In Oak Creek Canyon, California, we join Horrocks as she experiences a terrifying natural waterslide, careening down algae-slick rock and plunging into bracing, four-degree water. Finally, closer to home, Horrocks visits a brother and beaches in Perth and then heads to Sussex, England to reminisce about her time at the University of York where she completed a thesis analysing family travels and women’s travel journals; study which clearly established a lifetime theme.

“In Aotearoa, swimming is what people do.”

Happily, Horrocks treats her version of travel writing as an opportunity to explore the interconnections between people and their places, communities and their impact on the natural world. She points out the impact of development, tourism, global warming and colonisation, not shy to acknowledge her contribution to all of the above in some way. Plus, she never pretends to be a lone explorer, always recognising and discussing her roles as daughter, wife, teacher, creative, mother, daughter-in-law and sister. She understands that everywhere and everyone is part of an ecosystem (or several).

Observations of her own twin daughters, Lena and Natasha, add notes of joy and levity to some of her weightier contemplations. The chapter concerning Arcosanti seems to encapsulate many of the themes found in Horrocks’ other essays: family, fragility, sustainability, hope, nature, collapse, beauty, strength and failure. (Arcosanti is a striking but imperfect utopian community in Arizona, founded by Italian-born architect and urban designer Paolo Soleri, who was accused of sexual abuse by his daughter.)

If Where We Swim is starting to sound too exotic for the times, rest assured that Horrocks writes about Aotearoa and our particular ecological and societal challenges also. Her at-home chapters feature wai you will likely be familiar with: Days Bay, Onetangi in Waiheke, Kāpiti coast, Tokomaru river and Raglan.

Horrocks discusses the pollution of our waterways, Wellington whale visits, taniwha and the recognition of Whanganui river’s legal personhood.
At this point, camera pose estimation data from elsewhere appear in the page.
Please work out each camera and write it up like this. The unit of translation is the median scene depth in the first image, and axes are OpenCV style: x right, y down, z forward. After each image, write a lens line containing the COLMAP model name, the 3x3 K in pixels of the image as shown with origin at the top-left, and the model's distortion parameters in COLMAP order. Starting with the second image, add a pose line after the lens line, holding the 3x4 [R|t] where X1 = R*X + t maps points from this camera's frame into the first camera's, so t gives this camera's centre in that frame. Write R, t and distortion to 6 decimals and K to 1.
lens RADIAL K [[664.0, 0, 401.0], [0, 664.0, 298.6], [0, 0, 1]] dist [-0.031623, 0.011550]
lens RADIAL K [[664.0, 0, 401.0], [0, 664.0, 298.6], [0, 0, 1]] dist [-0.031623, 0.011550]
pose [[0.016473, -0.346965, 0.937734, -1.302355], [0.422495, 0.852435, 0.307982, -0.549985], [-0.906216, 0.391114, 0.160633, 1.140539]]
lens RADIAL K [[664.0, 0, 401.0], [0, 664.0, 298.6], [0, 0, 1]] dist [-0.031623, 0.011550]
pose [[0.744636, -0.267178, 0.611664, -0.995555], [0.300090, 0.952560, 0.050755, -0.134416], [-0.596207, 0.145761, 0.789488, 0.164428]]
She understands that swimming, for island dwellers like us, is restorative, affirming and unifying and the places we swim are vital to all our cultures, industries and life forms.

Or, as Horrocks simply states, “In Aotearoa, swimming is what people do.”

Beautiful, surprising, mysterious, deep and reflective, Where We Swim is a book that is much like the bodies of water we never forget.